After an hour's ritual humiliation at the jobcentre, including a heated debate about whether it was appropriate for me to take notes, I set off to pick up McQueen.  The girls at the rescue centre stayed late so I could pick him up, which was lovely of them.

After all the forms, and information about feeding routines, warnings against too many treats, and a car full of dog paraphernalia - blankets, food, toys, two muzzles, worming tablets, paperwork, we started to try and put McQueen in the car.  The back was no good, because he would be shut in. 

The backseat was then covered in a sheet and two blankets.  McQueen was loaded in, with a toy to keep him company, which he immediately began to shred.  The toy he had been given was a pink woollen poodle.  The girls assured me that although McQueen loves toys, he shreds them, but I said it would keep him occupied on the journey.  I have bought him a very sweet monkey, which I am hoping he doesn't shred, but the pink poodle was hideous, and shredding could only improve it. 

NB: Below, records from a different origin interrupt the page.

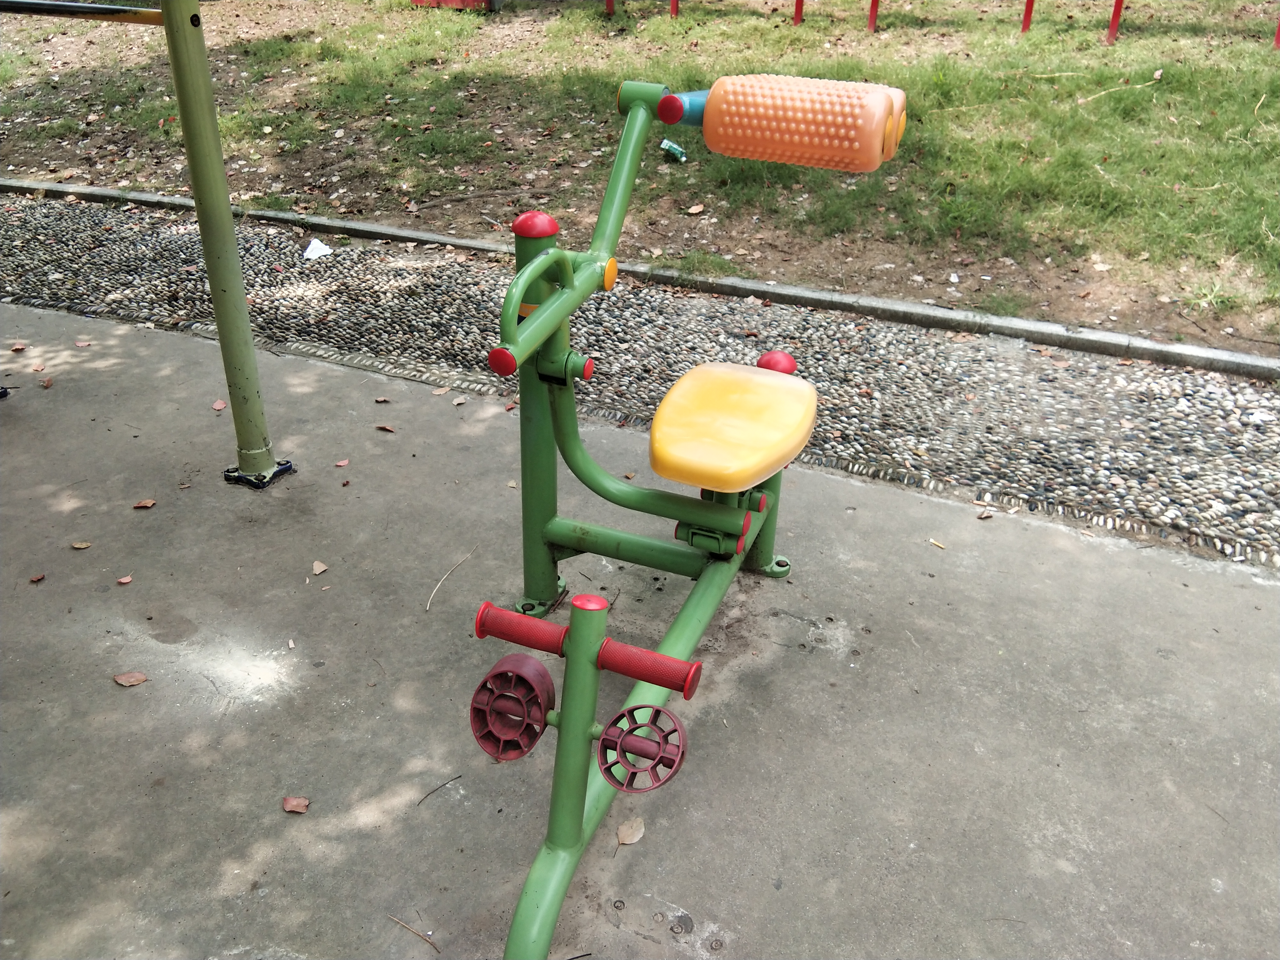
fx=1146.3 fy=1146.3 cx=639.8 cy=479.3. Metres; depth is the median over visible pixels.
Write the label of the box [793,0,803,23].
red post
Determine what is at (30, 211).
gravel strip
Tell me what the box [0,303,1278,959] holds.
concrete pavement
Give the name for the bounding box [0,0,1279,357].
lawn
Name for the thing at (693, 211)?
dry leaf
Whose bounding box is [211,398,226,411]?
dry leaf
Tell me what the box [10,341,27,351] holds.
dry leaf
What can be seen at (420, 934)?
twig
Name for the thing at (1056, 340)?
concrete curb
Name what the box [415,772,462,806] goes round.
twig
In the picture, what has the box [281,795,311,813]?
dry leaf
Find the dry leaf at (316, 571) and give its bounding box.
[310,559,328,574]
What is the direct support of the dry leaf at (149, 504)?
on the concrete pavement
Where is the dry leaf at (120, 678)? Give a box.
[112,670,148,686]
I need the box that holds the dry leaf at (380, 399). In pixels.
[373,395,391,403]
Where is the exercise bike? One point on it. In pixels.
(571, 665)
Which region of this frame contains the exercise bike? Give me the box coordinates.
[460,73,907,959]
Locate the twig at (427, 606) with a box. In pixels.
[426,544,477,611]
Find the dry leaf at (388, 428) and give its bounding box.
[373,422,395,432]
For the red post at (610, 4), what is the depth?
8.56 m
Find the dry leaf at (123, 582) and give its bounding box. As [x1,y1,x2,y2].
[116,574,133,584]
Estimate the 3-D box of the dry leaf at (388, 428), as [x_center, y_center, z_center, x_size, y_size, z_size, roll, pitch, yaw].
[-0.710,-0.148,3.201,0.077,0.012,0.042,21,36,31]
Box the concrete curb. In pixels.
[2,179,1277,378]
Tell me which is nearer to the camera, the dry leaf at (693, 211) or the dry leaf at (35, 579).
the dry leaf at (35, 579)
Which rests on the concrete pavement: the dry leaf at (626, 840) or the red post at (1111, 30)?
the dry leaf at (626, 840)
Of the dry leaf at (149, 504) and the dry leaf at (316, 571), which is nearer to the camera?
the dry leaf at (316, 571)
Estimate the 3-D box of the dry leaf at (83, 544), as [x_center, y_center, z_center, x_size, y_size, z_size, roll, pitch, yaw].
[-1.315,0.153,2.696,0.049,0.011,0.039,-10,32,-17]
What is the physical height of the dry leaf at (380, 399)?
0.013 m
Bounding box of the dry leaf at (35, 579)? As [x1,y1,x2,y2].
[29,571,45,582]
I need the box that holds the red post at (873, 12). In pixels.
[867,0,879,31]
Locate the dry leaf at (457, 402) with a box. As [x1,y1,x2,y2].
[451,394,468,404]
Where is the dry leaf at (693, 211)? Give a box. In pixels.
[685,202,706,214]
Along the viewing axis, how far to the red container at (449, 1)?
8.61 m
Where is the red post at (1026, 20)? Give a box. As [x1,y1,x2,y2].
[1021,0,1034,32]
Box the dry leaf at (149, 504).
[132,498,156,509]
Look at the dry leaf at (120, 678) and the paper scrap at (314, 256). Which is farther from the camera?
the paper scrap at (314, 256)
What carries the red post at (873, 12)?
on the lawn
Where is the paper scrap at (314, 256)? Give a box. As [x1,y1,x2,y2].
[302,237,333,259]
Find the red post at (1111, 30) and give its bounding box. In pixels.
[1105,0,1124,44]
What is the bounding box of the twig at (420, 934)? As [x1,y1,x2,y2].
[387,913,440,952]
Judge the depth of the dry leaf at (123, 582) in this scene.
2.57 m
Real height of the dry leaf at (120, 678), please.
0.012 m
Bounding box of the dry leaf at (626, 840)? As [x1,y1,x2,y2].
[615,816,645,846]
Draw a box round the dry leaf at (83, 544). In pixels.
[69,539,91,549]
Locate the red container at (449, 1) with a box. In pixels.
[412,0,503,10]
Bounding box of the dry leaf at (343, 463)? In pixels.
[333,458,350,467]
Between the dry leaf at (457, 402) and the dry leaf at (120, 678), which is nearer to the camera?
the dry leaf at (120, 678)
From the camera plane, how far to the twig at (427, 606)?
2.57 m
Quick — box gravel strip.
[2,188,1279,566]
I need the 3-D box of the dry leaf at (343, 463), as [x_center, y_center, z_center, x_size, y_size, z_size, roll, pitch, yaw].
[-0.785,-0.045,3.015,0.041,0.011,0.042,-14,33,-23]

McQueen was good on the journey home in that he didn't jump all over the car, but he did pace up and down on the backseat, cover every inch of the back of the car with hairs, and fall into the footwell every time I turned a corner or braked even slightly.  Eventually it occurred to him to stay in the footwell, so at least we know he can learn.  The smells emanating from him during the journey were so pungent that once I had to stop the car, convinced he had not been able to contain himself, but he was fine, just windy. 

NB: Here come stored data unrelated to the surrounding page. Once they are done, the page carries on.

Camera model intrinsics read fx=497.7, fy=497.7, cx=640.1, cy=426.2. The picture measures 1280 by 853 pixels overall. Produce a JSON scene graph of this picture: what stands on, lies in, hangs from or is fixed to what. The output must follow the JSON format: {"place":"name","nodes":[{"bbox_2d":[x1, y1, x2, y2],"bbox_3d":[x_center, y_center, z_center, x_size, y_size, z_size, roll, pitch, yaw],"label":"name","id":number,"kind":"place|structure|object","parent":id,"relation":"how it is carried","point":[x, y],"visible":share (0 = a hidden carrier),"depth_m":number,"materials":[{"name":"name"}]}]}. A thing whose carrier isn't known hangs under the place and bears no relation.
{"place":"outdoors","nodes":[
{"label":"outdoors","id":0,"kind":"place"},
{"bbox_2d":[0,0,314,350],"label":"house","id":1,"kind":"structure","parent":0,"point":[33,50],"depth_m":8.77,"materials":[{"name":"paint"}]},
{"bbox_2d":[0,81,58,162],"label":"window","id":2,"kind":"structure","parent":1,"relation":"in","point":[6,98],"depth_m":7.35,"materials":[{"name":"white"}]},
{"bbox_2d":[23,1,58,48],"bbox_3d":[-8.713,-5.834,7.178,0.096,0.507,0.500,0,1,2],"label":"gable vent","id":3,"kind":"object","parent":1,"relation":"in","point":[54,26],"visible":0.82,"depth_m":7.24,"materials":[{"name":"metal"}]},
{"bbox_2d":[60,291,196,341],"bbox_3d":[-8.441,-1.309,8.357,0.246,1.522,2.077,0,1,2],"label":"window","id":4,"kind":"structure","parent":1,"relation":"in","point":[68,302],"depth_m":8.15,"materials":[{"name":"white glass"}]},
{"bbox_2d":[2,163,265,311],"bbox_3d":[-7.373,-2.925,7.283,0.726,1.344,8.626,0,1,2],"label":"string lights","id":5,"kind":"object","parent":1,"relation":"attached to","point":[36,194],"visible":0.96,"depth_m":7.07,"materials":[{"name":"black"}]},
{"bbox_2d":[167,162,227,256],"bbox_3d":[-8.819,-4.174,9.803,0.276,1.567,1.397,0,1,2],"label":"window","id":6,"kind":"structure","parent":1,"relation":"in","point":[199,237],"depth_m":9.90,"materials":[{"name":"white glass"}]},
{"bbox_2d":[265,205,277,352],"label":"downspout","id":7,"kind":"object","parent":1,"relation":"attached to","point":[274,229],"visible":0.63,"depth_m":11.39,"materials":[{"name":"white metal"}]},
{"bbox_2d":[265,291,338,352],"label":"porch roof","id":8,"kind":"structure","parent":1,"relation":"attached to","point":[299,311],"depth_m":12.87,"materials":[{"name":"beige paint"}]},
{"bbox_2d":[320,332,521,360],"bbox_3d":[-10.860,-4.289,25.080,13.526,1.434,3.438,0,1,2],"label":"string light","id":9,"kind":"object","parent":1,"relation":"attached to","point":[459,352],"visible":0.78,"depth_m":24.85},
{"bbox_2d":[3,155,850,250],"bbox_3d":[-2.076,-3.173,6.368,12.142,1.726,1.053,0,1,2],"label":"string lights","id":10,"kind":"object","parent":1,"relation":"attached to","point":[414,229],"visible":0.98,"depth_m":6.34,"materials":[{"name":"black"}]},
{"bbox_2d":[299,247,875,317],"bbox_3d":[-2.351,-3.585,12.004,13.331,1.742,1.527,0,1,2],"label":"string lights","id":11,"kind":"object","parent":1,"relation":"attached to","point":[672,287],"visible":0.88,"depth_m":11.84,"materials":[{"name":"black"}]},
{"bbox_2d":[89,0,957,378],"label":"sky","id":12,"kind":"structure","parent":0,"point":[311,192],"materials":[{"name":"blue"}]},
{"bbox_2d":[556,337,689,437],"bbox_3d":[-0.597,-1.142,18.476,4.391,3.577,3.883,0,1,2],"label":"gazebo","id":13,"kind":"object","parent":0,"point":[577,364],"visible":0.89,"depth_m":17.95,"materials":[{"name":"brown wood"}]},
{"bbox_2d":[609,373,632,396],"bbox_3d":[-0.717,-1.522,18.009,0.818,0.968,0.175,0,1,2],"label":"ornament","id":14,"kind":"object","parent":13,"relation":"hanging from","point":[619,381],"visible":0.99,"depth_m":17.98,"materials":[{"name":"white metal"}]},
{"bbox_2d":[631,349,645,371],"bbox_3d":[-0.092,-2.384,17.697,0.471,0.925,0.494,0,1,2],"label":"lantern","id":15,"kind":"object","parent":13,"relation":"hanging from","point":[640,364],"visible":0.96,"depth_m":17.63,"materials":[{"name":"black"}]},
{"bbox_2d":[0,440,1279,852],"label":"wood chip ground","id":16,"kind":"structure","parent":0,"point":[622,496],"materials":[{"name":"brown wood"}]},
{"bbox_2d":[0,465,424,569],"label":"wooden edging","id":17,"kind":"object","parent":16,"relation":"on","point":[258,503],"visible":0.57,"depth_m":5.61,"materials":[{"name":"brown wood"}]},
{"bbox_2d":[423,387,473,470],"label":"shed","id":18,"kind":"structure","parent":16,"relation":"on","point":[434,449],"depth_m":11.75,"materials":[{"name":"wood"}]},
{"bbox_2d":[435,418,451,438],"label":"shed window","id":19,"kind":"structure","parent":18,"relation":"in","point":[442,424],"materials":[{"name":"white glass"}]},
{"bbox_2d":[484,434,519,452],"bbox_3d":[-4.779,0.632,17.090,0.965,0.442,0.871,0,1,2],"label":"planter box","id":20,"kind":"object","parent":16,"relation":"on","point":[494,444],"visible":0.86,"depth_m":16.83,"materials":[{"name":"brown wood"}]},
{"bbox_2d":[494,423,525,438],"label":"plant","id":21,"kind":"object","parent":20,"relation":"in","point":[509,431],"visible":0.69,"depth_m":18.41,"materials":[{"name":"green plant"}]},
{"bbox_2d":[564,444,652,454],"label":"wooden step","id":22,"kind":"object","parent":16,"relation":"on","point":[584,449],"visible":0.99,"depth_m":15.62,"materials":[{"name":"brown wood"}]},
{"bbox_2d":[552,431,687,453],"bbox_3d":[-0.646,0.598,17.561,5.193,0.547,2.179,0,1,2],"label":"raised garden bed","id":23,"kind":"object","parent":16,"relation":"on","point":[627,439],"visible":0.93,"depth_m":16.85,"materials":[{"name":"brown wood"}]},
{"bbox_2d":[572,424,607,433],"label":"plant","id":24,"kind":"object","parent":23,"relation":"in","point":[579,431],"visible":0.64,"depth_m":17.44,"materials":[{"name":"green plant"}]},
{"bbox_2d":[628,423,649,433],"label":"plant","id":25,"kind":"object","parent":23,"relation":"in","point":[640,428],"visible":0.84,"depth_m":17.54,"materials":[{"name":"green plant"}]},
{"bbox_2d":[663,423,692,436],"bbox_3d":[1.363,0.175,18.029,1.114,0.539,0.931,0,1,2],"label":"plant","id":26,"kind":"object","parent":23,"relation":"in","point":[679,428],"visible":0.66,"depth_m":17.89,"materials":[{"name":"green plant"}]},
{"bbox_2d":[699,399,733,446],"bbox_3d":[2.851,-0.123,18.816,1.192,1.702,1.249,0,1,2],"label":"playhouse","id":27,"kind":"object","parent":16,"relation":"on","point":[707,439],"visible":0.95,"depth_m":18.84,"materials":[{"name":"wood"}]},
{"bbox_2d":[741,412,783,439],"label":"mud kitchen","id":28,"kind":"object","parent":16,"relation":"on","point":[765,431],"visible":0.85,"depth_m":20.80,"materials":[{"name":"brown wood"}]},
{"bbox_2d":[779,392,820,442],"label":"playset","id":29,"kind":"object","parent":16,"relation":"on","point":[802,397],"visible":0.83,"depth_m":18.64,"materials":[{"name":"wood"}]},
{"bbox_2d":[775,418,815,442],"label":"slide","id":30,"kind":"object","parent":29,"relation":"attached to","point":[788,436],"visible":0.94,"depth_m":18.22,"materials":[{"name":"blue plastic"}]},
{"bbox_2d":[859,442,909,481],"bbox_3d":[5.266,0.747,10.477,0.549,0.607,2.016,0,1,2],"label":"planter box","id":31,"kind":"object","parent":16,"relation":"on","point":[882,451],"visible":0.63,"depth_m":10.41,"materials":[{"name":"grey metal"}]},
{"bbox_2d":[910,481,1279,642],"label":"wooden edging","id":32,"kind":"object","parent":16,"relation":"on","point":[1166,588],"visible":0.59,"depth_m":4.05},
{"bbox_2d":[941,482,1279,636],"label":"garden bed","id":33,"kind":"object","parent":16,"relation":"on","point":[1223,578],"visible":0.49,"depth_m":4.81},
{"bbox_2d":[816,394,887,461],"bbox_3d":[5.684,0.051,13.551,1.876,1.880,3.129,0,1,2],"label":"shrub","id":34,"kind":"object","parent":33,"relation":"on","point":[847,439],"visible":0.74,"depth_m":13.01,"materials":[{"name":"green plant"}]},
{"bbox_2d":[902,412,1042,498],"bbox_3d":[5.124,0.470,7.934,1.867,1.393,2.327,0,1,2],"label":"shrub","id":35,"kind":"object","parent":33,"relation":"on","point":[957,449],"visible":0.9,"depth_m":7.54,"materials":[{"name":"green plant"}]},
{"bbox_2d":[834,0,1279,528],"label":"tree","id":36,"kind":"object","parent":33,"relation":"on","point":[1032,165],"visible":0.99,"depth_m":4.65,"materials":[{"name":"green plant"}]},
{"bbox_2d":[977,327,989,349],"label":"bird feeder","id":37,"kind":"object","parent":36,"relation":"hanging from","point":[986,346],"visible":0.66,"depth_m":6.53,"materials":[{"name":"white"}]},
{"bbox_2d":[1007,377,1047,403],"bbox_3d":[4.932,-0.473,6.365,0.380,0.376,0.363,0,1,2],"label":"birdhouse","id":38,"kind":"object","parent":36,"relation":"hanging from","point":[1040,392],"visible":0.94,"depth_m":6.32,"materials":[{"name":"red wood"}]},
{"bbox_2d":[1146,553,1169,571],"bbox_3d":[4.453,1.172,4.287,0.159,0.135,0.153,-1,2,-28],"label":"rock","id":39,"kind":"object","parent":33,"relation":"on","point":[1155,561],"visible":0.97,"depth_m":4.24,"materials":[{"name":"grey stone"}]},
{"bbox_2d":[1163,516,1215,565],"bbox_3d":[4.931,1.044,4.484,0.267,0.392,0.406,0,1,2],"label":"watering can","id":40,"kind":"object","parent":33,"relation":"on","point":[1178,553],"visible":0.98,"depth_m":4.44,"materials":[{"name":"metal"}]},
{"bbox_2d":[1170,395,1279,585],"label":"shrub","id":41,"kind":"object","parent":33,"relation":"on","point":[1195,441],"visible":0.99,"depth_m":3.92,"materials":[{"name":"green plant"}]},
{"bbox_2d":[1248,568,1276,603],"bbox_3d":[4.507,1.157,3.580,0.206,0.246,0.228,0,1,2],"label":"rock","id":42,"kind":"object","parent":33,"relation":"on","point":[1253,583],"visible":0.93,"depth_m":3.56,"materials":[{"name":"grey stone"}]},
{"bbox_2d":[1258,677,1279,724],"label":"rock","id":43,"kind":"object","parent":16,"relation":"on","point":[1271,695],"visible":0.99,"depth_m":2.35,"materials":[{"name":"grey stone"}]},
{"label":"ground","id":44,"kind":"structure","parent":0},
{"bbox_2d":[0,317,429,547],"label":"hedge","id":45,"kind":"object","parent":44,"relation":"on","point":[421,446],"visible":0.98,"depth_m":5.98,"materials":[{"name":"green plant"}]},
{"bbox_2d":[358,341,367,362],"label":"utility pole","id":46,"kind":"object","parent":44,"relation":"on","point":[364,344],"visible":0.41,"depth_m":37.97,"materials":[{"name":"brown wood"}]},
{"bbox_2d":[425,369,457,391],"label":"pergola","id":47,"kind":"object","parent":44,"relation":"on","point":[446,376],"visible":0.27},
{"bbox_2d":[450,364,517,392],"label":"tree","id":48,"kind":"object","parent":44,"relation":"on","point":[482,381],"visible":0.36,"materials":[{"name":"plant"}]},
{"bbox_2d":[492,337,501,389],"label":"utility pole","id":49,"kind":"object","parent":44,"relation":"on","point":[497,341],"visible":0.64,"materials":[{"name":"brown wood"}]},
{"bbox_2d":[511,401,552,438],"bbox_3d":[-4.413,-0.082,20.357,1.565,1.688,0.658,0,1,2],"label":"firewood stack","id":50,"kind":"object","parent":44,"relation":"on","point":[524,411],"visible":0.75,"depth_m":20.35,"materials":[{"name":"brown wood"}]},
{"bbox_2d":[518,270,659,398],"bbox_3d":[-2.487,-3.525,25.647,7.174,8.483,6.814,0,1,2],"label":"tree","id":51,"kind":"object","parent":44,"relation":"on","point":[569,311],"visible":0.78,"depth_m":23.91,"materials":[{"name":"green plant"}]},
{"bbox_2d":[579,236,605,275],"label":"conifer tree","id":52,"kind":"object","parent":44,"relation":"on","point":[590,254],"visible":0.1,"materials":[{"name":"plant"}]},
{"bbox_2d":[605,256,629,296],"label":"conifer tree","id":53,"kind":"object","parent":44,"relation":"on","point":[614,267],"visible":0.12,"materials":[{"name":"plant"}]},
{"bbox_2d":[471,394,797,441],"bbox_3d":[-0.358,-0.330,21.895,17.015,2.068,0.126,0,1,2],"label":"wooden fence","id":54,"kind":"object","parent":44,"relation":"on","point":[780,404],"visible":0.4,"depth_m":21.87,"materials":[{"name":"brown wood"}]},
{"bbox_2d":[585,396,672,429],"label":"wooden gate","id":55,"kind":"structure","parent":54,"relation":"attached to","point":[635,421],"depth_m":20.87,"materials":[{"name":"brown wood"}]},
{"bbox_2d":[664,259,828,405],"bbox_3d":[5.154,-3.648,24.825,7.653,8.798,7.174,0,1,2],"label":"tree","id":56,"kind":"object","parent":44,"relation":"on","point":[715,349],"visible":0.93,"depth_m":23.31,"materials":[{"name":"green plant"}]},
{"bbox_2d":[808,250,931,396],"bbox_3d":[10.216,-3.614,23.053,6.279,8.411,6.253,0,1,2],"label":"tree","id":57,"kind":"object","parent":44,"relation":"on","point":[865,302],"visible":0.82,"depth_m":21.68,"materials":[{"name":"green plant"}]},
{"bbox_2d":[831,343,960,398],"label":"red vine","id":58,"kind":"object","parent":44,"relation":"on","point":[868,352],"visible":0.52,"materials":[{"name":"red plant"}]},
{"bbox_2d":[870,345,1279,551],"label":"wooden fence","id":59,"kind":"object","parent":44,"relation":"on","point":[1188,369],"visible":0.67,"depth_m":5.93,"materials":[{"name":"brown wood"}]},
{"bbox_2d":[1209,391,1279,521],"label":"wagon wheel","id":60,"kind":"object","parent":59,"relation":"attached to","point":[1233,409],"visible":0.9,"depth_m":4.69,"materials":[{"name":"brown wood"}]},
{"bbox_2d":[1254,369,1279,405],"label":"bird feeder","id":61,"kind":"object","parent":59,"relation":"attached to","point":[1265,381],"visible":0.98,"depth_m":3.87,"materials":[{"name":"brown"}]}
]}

I was quite nervous about bringing him in the house.  We parked at the top of the road, and on the short walk down the road he inspected every post and wall, marking each one with some McQueen piddle.  I led him round the house and the garden on his lead.  He seemed perfectly content, so I took the lead off.  He continued to roam around.  When it is daylight, or there is a light on, he can get around very well.   He will walk forward whilst looking backwards though, hence a slight tendency to crash into doors and doorframes. 

He didn't settle well, he wasn't nervous, but he did pace restlessly.   Despite having emptied his stomach the minute he got to a patch of grass after the car journey, the frequency and violence of the smells suggested he wanted to go again.  I let him out into the garden, which he negotiated his way around well in the dark.  He has a particular fondness for the back gate.  Nothing happened, so I wondered if being on the lead would make a difference.  It didn't.  At 10.30 I gave in and took him out for a short walk - which did the trick, if anyone could describe dog diarrhoea as a trick.  This was my second experience of poop bags.  I really can't decide which is worse, the warm squishy feeling or the smell.  On balance both are horrendous, I am just very grateful for poop bag bins strategically placed around parks. 

At bed time, I felt guilty about shutting him in downstairs.  He also didn't seem that interested in his bed, despite me trying to encourage him onto it with the pink poodle.  I am sure there is many a dog with a pink poodle fetish, but McQueen definitely isn't one of them.  After a quick shake of its neck, it was discarded in favour of looking beseechingly at me in the hope of food. 

He was very good in the night, no mess and not a sound.  He  doesn't seem too keen on his bed, but was less wary of it when I moved it away from the corner of the room.  He also wouldn't go near his water bowl until I moved it.  He likes to move the draft excluder away from the door too. 

My first evening as a dog fosterer - two poop scoops, a guilt laden dinner, watched carefully by McQueen and a night listening out for sounds of distress, which turned out to be unwarranted worrying.